Artificial Intelligence (AI) has become increasingly important for modern P&C underwriters. AI tools and insights – particularly those which apply Computer Vision models to geospatial imagery – offer a dynamic new way to analyze and identify real property risk. While it may never replace the expertise of human underwriters, AI has an undeniable role to play in the future of P&C underwriting.
Data, Policy Lifecycle, and Claims
AI tools and insights, particularly those that leverage Machine Learning, Computer Vision, and geospatial imagery, have many diverse applications in the P&C insurance industry across the policy lifecycle. At the triage and quoting stage, AI can be useful in filtering the exorbitant amounts of data that insurers are currently bombarded with. In a 2020 article for The Institutes, Michael LaRocca of SwissRe identified this as an important application of AI within his organization. “The more efficient we can be the faster we can find information that is missing or suspicious. We can also review contracts with machine learning for block finding of keywords. That can help with claims processing,” he said.

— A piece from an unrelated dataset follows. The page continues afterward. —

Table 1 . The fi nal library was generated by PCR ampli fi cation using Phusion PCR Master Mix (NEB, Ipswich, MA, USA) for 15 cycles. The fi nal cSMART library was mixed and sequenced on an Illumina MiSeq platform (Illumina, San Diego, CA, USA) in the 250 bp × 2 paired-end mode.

Claims is another area where AI demonstrates great potential. McKinsey predicts that by 2030, more than 50% of claims activities will be automated with the use of AI. This will include advanced customer interactions based around AI, which resolve claims “in minutes rather than days or weeks.” It also implies the increased use of IoT and robotic devices to monitor risk, detect damage, and initiate the claims process more rapidly than a system relying solely on human intervention.
Underwriting is the area that has perhaps the most potential to be transformed by new AI tools and processes. A report from PwC in 2016 – well before the rise of some of the major players in the industry – identified several ways in which AI could improve efficiencies for underwriters. These included automating early-stage standard underwriting actions, as well as using more sophisticated data models to understand risk drivers. McKinsey went further, predicting that by 2030, “underwriting as we know it today [will cease] to exist.” According to McKinsey, a combination of machine learning and deep learning models, as well as big data gathered from IoT devices and other diverse sources, would turn classic underwriting into a lightning-fast, sub-minute process.
This prediction was made five years ago. Where is the industry now? Over the last half-decade, a number of AI-driven insurtech companies have arisen, including Betterview. AI tools have emerged to augment every stage of the policy lifecycle, from quoting, to inspections, to claims. But it is underwriters who should perhaps pay the most attention to advances in technology. Computer vision models can now analyze high-quality geospatial imagery for factors such as roof damage, defensible space, and other real risk drivers. This property intelligence allows underwriters to automate safe risks, while also zooming in on properties that need more attention. Underwriters can share this property intelligence with agents to provide transparent reasoning for pricing. They can even encourage policyholders to take proactive steps to mitigate risks, such as trimming trees or removing shrubbery if they are in a wildfire zone. When paired with an accessible user interface, AI insights have the potential to boost efficiency, and even to predict and prevent avoidable losses
As with any major technological advancement, of course, friction may arise between legacy systems and innovations. Experienced underwriters who have seen the rise and fall of many new trends, may be skeptical of the widespread use of AI tools. A 2020 article for Risk and Insurance identified some of the problems that insurers still have with implementing AI into their underwriting workflows. These include an aversion to solutionism. The article quotes Tony Fenton, vice president of commercial lines digitization at Nationwide, saying: “Technology needs to be useful, not just novel.” In addition, underwriters may be wary of adding another data stream to their workflows that, if not properly molded to their business needs, may lead to bottlenecks. In general, underwriters need to be convinced that new AI tools will help them do their jobs more efficiently, not just create more work.
The Future of AI Underwriting
With these critiques in mind, there are two components for companies to consider moving forward. First, those selling new technology need to make sure their tools are catered to the actual use cases of insurers. Second, they need to meet existing underwriters halfway, providing them with training to show them how new tools can help them to better perform their jobs. The goal of these companies should not be to replace human underwriters— human ingenuity and skill will always be the central driver of property underwriting. But by automating tedious tasks and adding more sophisticated data models and predictive analytics into existing workflows, AI can work side-by-side with underwriters. In this way, insurers can optimize their efficiency, predict and prevent future losses, and build a better customer experience. This is the promise of AI in underwriting.